═════ EXCERPT PROVIDED
Guest

Cisco IOS Firewall

ZBFW High Availability Configuration and Troubleshooting TechNote

Document ID: 115956

Updated: Nov 05, 2013

Contributed by Adam Makovecz, Rama Darbha, and Jay Johnston, Cisco TAC Engineers.

   Print

Introduction

This guide provides the basic configuration for Zone Firewall High Availability (HA) for an active/standby setup, as well as troubleshooting commands, and common issues seen with the feature.

Cisco IOS® Zone-Based Firewall (ZBFW) supports HA so that two Cisco IOS routers can be configured in an active/standby or active/active setup. This allows redundancy in order to prevent a single point of failure.

Prerequisites

Requirements

You must have a release later than Cisco IOS Software Release15.2(3)T.

Components Used

This document is not restricted to specific software and hardware versions.

The information in this document was created from the devices in a specific lab environment. All of the devices used in this document started with a cleared (default) configuration. If your network is live, make sure that you understand the potential impact of any command.

Conventions

Refer to Cisco Technical Tips Conventions for more information on document conventions.

Configure

This diagram shows the topology used in the configuration examples.
══════════
═════ AVAILABLE DATA
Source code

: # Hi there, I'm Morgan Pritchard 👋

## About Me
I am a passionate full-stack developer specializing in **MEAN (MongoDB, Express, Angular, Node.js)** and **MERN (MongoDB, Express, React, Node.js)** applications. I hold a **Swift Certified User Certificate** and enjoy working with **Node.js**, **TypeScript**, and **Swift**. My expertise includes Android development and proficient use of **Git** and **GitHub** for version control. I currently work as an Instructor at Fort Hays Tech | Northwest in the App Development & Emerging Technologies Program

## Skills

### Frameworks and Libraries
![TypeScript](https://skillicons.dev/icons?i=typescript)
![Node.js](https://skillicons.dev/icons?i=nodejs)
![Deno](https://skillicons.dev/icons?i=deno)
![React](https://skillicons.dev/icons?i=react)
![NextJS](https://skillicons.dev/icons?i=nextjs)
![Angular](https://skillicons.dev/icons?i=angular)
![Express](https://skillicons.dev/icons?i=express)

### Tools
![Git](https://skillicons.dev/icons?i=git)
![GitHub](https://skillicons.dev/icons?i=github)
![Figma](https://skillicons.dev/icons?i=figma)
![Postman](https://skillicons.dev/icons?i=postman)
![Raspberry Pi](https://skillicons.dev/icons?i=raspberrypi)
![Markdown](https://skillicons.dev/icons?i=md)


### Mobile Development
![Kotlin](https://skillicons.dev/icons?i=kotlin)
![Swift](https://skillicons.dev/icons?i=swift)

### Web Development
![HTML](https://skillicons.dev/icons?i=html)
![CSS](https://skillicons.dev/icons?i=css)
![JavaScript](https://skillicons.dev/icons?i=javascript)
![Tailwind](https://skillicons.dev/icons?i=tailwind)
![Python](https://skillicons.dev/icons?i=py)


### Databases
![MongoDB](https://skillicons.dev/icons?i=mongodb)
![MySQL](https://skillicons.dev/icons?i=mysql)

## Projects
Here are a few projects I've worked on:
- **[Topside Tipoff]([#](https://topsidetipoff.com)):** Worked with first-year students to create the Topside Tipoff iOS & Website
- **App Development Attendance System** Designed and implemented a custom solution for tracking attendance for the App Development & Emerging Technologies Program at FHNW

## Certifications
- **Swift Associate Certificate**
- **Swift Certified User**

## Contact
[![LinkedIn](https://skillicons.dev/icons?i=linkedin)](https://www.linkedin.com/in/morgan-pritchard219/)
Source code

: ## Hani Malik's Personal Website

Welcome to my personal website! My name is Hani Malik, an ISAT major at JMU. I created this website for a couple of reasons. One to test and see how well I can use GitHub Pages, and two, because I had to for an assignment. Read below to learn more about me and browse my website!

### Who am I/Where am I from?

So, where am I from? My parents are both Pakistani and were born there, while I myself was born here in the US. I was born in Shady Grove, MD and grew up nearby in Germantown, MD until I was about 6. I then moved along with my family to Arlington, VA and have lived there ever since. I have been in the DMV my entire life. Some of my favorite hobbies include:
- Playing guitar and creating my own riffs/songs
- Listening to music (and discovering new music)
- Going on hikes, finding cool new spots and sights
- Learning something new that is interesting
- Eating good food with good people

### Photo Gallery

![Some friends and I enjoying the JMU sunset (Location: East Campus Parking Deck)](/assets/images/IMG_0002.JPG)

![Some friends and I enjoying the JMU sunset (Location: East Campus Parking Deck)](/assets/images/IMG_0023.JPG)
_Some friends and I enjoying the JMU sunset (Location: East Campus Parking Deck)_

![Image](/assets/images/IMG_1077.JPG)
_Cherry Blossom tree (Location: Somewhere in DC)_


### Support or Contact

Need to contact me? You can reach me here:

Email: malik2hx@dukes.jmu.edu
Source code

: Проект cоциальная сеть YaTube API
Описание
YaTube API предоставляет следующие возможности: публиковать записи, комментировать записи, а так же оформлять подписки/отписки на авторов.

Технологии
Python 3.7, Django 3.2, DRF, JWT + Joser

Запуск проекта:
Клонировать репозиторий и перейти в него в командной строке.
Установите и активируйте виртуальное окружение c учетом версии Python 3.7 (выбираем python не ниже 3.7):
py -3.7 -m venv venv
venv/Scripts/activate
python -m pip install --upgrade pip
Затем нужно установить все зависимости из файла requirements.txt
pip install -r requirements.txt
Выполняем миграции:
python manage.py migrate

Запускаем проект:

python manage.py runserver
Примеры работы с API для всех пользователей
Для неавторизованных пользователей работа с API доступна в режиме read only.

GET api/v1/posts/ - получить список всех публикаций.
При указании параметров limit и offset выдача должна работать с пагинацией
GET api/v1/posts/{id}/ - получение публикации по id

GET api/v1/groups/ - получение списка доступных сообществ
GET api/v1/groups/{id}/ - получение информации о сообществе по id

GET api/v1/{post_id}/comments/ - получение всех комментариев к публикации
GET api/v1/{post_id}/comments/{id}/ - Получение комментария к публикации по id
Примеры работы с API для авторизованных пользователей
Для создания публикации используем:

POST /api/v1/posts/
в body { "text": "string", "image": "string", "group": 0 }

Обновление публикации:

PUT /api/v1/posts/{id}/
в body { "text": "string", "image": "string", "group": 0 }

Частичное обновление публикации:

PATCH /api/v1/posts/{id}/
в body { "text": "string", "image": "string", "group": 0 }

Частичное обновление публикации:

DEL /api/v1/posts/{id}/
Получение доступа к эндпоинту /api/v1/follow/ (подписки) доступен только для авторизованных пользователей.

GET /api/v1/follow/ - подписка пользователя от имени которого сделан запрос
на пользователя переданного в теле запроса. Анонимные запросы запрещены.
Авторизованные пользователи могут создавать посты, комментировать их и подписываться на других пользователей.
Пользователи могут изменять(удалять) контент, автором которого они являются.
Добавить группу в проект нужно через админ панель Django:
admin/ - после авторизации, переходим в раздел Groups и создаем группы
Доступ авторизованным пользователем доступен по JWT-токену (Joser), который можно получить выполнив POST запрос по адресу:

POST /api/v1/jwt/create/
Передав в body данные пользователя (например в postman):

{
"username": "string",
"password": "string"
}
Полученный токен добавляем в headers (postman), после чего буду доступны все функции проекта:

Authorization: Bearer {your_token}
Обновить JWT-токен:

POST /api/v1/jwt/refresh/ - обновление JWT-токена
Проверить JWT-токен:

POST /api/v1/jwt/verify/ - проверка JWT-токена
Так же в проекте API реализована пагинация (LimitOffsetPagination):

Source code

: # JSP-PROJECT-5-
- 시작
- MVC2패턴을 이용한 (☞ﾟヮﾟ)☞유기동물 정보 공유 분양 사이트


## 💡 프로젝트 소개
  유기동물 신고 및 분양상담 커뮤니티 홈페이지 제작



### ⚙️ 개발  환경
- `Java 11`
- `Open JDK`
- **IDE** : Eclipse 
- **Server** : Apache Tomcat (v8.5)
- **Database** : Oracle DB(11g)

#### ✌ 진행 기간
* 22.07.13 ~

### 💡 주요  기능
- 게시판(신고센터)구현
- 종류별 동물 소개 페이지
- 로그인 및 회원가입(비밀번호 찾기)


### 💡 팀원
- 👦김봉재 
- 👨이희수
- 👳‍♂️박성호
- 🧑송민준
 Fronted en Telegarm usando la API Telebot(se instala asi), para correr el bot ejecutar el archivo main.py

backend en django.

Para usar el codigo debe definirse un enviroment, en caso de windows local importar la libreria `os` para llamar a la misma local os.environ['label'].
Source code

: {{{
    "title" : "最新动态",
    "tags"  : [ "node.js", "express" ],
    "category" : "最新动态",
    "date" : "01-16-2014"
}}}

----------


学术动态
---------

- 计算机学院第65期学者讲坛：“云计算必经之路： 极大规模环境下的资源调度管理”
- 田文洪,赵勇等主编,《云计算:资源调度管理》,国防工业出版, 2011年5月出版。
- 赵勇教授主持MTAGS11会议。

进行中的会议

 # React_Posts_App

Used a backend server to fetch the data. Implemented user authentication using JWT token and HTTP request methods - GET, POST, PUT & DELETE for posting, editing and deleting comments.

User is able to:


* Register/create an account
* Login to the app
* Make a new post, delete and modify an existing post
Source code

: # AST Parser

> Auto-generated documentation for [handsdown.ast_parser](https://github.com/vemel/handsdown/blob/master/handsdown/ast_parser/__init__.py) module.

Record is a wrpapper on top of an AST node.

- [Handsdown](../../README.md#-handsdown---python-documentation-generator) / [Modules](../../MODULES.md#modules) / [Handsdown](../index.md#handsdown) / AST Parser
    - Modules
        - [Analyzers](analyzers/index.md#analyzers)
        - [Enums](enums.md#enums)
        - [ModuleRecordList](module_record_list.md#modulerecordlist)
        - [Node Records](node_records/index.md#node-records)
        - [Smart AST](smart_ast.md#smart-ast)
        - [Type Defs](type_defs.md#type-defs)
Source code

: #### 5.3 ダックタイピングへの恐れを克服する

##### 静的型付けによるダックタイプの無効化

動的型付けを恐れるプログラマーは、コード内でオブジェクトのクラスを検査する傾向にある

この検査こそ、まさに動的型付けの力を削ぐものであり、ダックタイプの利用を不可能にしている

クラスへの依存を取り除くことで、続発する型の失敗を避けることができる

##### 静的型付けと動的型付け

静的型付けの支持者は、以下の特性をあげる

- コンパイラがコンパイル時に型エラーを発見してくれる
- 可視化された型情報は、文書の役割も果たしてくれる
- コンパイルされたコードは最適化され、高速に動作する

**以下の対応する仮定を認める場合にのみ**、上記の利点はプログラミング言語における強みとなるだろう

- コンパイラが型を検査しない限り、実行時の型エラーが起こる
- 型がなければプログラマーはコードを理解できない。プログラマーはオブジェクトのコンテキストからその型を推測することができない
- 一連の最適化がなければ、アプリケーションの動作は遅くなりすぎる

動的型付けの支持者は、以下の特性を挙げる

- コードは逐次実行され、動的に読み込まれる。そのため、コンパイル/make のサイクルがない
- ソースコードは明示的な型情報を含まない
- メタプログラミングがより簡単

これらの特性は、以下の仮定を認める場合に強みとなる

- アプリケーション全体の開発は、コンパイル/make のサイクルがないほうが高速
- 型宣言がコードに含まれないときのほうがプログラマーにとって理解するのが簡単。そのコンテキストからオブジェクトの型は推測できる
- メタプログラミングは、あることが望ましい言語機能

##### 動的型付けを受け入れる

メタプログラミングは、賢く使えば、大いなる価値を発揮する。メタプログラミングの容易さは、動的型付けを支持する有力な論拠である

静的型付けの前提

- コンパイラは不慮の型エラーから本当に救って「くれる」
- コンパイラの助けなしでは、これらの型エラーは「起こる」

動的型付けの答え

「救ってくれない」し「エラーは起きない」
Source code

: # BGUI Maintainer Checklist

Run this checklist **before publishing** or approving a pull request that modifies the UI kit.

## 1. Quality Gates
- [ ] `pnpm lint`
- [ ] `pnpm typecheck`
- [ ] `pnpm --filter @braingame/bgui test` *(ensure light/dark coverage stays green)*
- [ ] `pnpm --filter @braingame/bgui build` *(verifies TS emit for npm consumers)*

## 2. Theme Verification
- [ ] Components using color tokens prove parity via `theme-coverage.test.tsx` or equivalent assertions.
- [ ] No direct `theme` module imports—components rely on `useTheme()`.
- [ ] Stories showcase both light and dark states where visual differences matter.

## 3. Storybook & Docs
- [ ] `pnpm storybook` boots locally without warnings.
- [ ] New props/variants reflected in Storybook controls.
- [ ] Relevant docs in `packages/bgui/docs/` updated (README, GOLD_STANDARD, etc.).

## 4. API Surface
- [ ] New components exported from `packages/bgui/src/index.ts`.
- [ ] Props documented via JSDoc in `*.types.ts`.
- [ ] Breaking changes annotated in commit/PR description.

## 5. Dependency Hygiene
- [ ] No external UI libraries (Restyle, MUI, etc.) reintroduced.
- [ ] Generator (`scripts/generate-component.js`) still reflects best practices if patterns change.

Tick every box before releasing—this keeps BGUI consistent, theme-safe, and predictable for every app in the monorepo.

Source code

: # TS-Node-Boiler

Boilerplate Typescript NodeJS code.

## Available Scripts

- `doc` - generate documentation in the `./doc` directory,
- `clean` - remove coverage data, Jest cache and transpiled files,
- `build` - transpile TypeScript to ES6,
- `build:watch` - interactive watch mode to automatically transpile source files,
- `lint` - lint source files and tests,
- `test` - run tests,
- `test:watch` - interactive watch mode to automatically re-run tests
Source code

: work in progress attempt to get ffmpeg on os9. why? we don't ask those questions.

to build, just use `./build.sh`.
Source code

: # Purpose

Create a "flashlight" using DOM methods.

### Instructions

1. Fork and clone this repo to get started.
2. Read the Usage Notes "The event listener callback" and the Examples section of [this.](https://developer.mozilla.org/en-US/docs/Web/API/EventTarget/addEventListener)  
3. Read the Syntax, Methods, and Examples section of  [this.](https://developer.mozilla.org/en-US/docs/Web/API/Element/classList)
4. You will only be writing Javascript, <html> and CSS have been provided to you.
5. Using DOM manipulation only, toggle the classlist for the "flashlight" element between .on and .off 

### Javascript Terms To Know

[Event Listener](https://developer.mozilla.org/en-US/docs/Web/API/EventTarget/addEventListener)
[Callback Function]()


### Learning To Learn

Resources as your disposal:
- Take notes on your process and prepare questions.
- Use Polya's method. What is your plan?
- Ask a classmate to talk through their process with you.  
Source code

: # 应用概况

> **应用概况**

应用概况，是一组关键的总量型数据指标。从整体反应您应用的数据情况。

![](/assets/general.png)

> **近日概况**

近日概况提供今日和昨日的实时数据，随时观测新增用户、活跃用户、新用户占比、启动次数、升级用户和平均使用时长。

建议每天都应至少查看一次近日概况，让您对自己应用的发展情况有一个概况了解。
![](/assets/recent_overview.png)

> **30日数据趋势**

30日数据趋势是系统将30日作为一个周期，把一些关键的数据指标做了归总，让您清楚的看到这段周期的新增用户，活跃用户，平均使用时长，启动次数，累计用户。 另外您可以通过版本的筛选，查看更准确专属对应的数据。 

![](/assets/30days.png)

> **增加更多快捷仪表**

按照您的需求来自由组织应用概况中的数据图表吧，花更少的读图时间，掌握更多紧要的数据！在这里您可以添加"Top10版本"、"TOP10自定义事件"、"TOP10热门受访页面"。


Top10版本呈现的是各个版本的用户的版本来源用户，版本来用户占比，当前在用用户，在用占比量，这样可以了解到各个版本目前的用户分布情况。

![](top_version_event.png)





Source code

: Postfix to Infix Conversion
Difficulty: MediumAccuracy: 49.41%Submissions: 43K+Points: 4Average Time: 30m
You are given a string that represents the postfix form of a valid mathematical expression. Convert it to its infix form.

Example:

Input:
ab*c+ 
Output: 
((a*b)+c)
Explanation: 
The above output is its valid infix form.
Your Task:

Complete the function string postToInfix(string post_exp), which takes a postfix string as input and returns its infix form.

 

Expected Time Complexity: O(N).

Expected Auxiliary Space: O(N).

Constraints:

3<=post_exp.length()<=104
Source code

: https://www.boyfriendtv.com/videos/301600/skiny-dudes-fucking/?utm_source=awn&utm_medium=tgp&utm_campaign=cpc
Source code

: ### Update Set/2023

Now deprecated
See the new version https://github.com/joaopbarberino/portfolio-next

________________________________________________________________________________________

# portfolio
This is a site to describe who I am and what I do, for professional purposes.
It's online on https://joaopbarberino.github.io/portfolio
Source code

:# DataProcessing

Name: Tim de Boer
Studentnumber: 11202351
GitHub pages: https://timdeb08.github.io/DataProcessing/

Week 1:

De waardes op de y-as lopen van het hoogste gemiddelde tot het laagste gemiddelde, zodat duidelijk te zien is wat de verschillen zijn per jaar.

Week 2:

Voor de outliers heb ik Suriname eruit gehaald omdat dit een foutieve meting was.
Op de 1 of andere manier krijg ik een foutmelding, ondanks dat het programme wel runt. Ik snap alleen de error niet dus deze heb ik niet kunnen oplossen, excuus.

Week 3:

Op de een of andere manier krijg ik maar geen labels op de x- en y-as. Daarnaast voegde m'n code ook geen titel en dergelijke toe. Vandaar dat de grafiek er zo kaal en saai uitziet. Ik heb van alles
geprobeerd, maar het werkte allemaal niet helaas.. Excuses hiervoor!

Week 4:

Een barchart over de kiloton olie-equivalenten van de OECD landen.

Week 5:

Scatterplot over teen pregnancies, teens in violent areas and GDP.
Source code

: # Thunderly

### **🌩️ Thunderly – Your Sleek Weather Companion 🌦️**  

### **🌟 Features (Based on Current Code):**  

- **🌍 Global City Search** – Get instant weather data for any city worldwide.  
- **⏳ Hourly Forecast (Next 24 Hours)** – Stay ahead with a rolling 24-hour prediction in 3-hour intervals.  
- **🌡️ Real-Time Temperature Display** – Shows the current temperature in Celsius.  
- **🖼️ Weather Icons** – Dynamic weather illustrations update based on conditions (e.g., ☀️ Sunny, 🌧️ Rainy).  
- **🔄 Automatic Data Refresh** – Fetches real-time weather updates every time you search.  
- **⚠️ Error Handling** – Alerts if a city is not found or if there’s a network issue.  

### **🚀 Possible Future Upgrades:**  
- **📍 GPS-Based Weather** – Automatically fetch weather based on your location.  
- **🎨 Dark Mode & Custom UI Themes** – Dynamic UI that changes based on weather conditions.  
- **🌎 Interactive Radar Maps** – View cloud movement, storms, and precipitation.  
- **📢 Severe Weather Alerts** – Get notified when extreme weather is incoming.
══════════
• [TASKS AND EXERCISES]:
A: Sum up the ZBFW high availability guide in two sentences.
B: In the records, rewrite the lines starting with the line containing "静的型付けの支持者は、以下の特性をあげる" and going on through the line containing "- 一連の最適化がなければ、アプリケーションの動作は遅くなりすぎる" as a JSON list of strings, one string per line. Leave out blank lines.

• [ANSWERS TO THE EXERCISE]:
A: The guide gives the basic setup for Zone Firewall High Availability in an active/standby arrangement, along with troubleshooting commands and common issues seen with the feature. Cisco IOS Zone-Based Firewall supports HA so that two Cisco IOS routers can run in an active/standby or active/active setup, which gives redundancy to prevent a single point of failure.

B:
[
  "静的型付けの支持者は、以下の特性をあげる",
  "- コンパイラがコンパイル時に型エラーを発見してくれる",
  "- 可視化された型情報は、文書の役割も果たしてくれる",
  "- コンパイルされたコードは最適化され、高速に動作する",
  "**以下の対応する仮定を認める場合にのみ**、上記の利点はプログラミング言語における強みとなるだろう",
  "- コンパイラが型を検査しない限り、実行時の型エラーが起こる",
  "- 型がなければプログラマーはコードを理解できない。プログラマーはオブジェクトのコンテキストからその型を推測することができない",
  "- 一連の最適化がなければ、アプリケーションの動作は遅くなりすぎる"
]